Monday 4 December 2017

Tax and productivity

Andrew Rawnsley was right to say that "politicians have been slow to come to a subject that has been troubling economists for some time", and the result of their apathy is the current low productivity with its projected growth rate of 1.2% (Life is going to turn very nasty if we can`t solve the growth puzzle, 26.11.17). The five "foundations" of the government are based on, in Rawnsley`s words, "addressing skills shortages and deficient infrastructure", but they, despite what the Business Leader states, are most certainly not "fine as far as they go" (An industrial strategy that puts the whole country on the map is the way to lift UK, 26.11.17). There is a huge omission, and without it, any industrial strategy will flounder.

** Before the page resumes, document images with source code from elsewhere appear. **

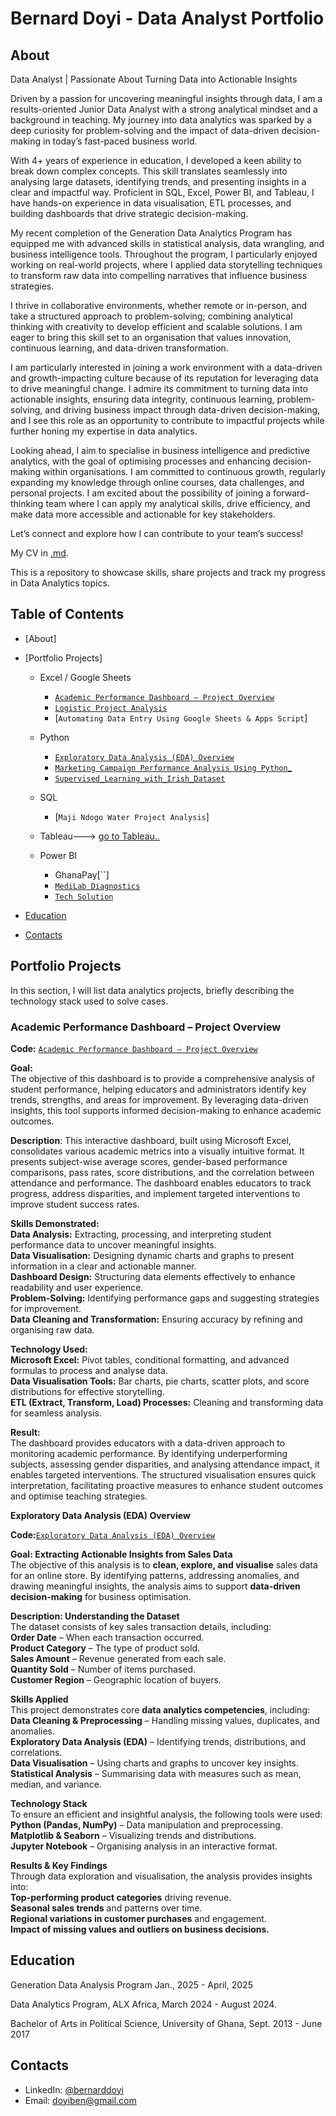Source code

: # Bernard Doyi - Data Analyst Portfolio
## About
Data Analyst | Passionate About Turning Data into Actionable Insights

Driven by a passion for uncovering meaningful insights through data, I am a results-oriented Junior Data Analyst with a strong analytical mindset and a background in teaching. My journey into data analytics was sparked by a deep curiosity for problem-solving and the impact of data-driven decision-making in today’s fast-paced business world.

With 4+ years of experience in education, I developed a keen ability to break down complex concepts. This skill translates seamlessly into analysing large datasets, identifying trends, and presenting insights in a clear and impactful way. Proficient in SQL, Excel, Power BI, and Tableau, I have hands-on experience in data visualisation, ETL processes, and building dashboards that drive strategic decision-making.

My recent completion of the Generation Data Analytics Program has equipped me with advanced skills in statistical analysis, data wrangling, and business intelligence tools. Throughout the program, I particularly enjoyed working on real-world projects, where I applied data storytelling techniques to transform raw data into compelling narratives that influence business strategies.

I thrive in collaborative environments, whether remote or in-person, and take a structured approach to problem-solving; combining analytical thinking with creativity to develop efficient and scalable solutions. I am eager to bring this skill set to an organisation that values innovation, continuous learning, and data-driven transformation.

I am particularly interested in joining a work environment with a data-driven and growth-impacting culture  because of its reputation for leveraging data to drive meaningful change. I admire its commitment to turning data into actionable insights, ensuring data integrity, continuous learning, problem-solving, and driving business impact through data-driven decision-making, and I see this role as an opportunity to contribute to impactful projects while further honing my expertise in data analytics.

Looking ahead, I aim to specialise in business intelligence and predictive analytics, with the goal of optimising processes and enhancing decision-making within organisations. I am committed to continuous growth, regularly expanding my knowledge through online courses, data challenges, and personal projects.
I am excited about the possibility of joining a forward-thinking team where I can apply my analytical skills, drive efficiency, and make data more accessible and actionable for key stakeholders.

Let’s connect and explore how I can contribute to your team’s success!


My CV in [.md](https://github.com/Top-BenBen/portfolio./blob/9b2843cf493b29bf79bccff6ce2d4639fa91016b/BERNARD%20DOYI%2C%20DATA%20ANALYST%20RESUME%20-%20Bernard%20Doyi.md).

This is a repository to showcase skills, share projects and track my progress in Data Analytics topics.

## Table of Contents
- [About]
- [Portfolio Projects]
  - Excel / Google Sheets
    - [`Academic Performance Dashboard – Project Overview`](https://github.com/Top-BenBen/PortfolioProjects/tree/05ba98cd29727daaf59f9e17e67603e2c4da7b46)
    - [`Logistic Project Analysis`](https://www.linkedin.com/posts/bernarddoyi_powerpivot-excelanalytics-datamodeling-activity-7335467190277632000-y9o4?utm_source=share&utm_medium=member_desktop&rcm=ACoAADDope0B01xy4gScdHiISQvOqirkQgaO2Sk)
    - [`Automating Data Entry Using Google Sheets & Apps Script`]
      
  - Python
    - [`Exploratory Data Analysis (EDA) Overview`](https://github.com/Top-BenBen/PortfolioProjects/blob/fd60e2fd7495284610abcded33397132c26382ef/EDA_Assessment_Activity.ipynb)
    - [`Marketing Campaign Performance Analysis Using Python`_](https://github.com/Top-BenBen/PortfolioProjects/blob/main/Marketing%20Campaign%20Performance%20Analysi.ipynb)
    - [`Supervised_Learning_with_Irish_Dataset`](https://github.com/Top-BenBen/PortfolioProjects/blob/main/Supervised_Learning_with_Irish_Dataset.ipynb)
      
  - SQL
    - [`Maji Ndogo Water Project Analysis`]
    
  - Tableau---> [go to Tableau..](https://public.tableau.com/app/profile/bernard.doyi/vizzes)
    
  - Power BI
    - GhanaPay[``]
    - [`MediLab Diagnostics`](https://www.linkedin.com/posts/bernarddoyi_transforming-healthcare-data-into-strategic-activity-7316146364504002562-XiNB?utm_source=share&utm_medium=member_desktop&rcm=ACoAADDope0B01xy4gScdHiISQvOqirkQgaO2Sk)
    - [`Tech Solution`](https://www.linkedin.com/posts/bernarddoyi_generationghana-dataanalytics-freelancing-activity-7325321092414201856-U7eg?utm_source=share&utm_medium=member_desktop&rcm=ACoAADDope0B01xy4gScdHiISQvOqirkQgaO2Sk)
  
- [Education](https://github.com/Top-BenBen/Portfolio/blob/d05521b2eee83b4fffdb5a04c83693d127c5ce1d/README.md#Education)  
- [Contacts](https://github.com/Top-BenBen/Portfolio/blob/d05521b2eee83b4fffdb5a04c83693d127c5ce1d/README.md#Contacts)
  
## Portfolio Projects
In this section, I will list data analytics projects, briefly describing the technology stack used to solve cases.

### **Academic Performance Dashboard – Project Overview**
**Code:** [`Academic Performance Dashboard – Project Overview`](https://github.com/Top-BenBen/PortfolioProjects/tree/05ba98cd29727daaf59f9e17e67603e2c4da7b46)  

**Goal:**  
The objective of this dashboard is to provide a comprehensive analysis of student performance, helping educators and administrators identify key trends, strengths, and areas for improvement. By leveraging data-driven insights, this tool supports informed decision-making to enhance academic outcomes.  

**Description**:
This interactive dashboard, built using Microsoft Excel, consolidates various academic metrics into a visually intuitive format. It presents subject-wise average scores, gender-based performance comparisons, pass rates, score distributions, and the correlation between attendance and performance. The dashboard enables educators to track progress, address disparities, and implement targeted interventions to improve student success rates.  

**Skills Demonstrated:**  
  **Data Analysis:** Extracting, processing, and interpreting student performance data to uncover meaningful insights.  
  **Data Visualisation:** Designing dynamic charts and graphs to present information in a clear and actionable manner.  
  **Dashboard Design:** Structuring data elements effectively to enhance readability and user experience.  
  **Problem-Solving:** Identifying performance gaps and suggesting strategies for improvement.  
  **Data Cleaning and Transformation:** Ensuring accuracy by refining and organising raw data.  

**Technology Used:**  
  **Microsoft Excel:** Pivot tables, conditional formatting, and advanced formulas to process and analyse data.  
  **Data Visualisation Tools:** Bar charts, pie charts, scatter plots, and score distributions for effective storytelling.  
  **ETL (Extract, Transform, Load) Processes:** Cleaning and transforming data for seamless analysis.  

**Result:**  
The dashboard provides educators with a data-driven approach to monitoring academic performance. By identifying underperforming subjects, assessing gender disparities, and analysing attendance impact, it enables targeted interventions. The structured visualisation ensures quick interpretation, facilitating proactive measures to enhance student outcomes and optimise teaching strategies.  

**Exploratory Data Analysis (EDA) Overview** 

**Code:**[`Exploratory Data Analysis (EDA) Overview`](https://github.com/Top-BenBen/PortfolioProjects/blob/fd60e2fd7495284610abcded33397132c26382ef/EDA_Assessment_Activity.ipynb)

**Goal: Extracting Actionable Insights from Sales Data**  
The objective of this analysis is to **clean, explore, and visualise** sales data for an online store. By identifying patterns, addressing anomalies, and drawing meaningful insights, the analysis aims to support **data-driven decision-making** for business optimisation.  

**Description: Understanding the Dataset**  
The dataset consists of key sales transaction details, including:  
**Order Date** – When each transaction occurred.  
**Product Category** – The type of product sold.  
**Sales Amount** – Revenue generated from each sale.  
**Quantity Sold** – Number of items purchased.  
**Customer Region** – Geographic location of buyers.   

**Skills Applied**  
This project demonstrates core **data analytics competencies**, including:  
**Data Cleaning & Preprocessing** – Handling missing values, duplicates, and anomalies.  
**Exploratory Data Analysis (EDA)** – Identifying trends, distributions, and correlations.  
**Data Visualisation** – Using charts and graphs to uncover key insights.  
**Statistical Analysis** – Summarising data with measures such as mean, median, and variance.  

**Technology Stack**  
To ensure an efficient and insightful analysis, the following tools were used:  
**Python (Pandas, NumPy)** – Data manipulation and preprocessing.  
**Matplotlib & Seaborn** – Visualizing trends and distributions.  
**Jupyter Notebook** – Organising analysis in an interactive format.  

**Results & Key Findings**  
Through data exploration and visualisation, the analysis provides insights into:  
**Top-performing product categories** driving revenue.  
**Seasonal sales trends** and patterns over time.  
**Regional variations in customer purchases** and engagement.  
**Impact of missing values and outliers on business decisions.**  
 


## Education
Generation Data Analysis Program Jan., 2025 - April, 2025

Data Analytics Program, ALX Africa, March 2024 - August 2024.

Bachelor of Arts in Political Science, University of Ghana, Sept. 2013 - June 2017          

## Contacts
- LinkedIn: [@bernarddoyi](https://www.linkedin.com/in/bernarddoyi/)
- Email: doyiben@gmail.com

       It is, of course, reform of the existing tax system, which encourages short-termism and a bonus culture. Far too many CEOs are obscenely rewarded because they have overseen a rise in profits rather than in productivity, and an increase in the dividend paid to shareholders rather than in the amount produced. Raising the highest band of income tax would at least show both the government`s serious intentions in dealing with the productivity problem, and its awareness of where much of the problem lies. A sensible tax structure is needed to encourage CEOs to invest in technology and training rather than to accumulate wealth for themselves and shareholders! More scrutiny of bosses` actions instead of workers` hourly productivity would result in bigger dividends for the country as a whole.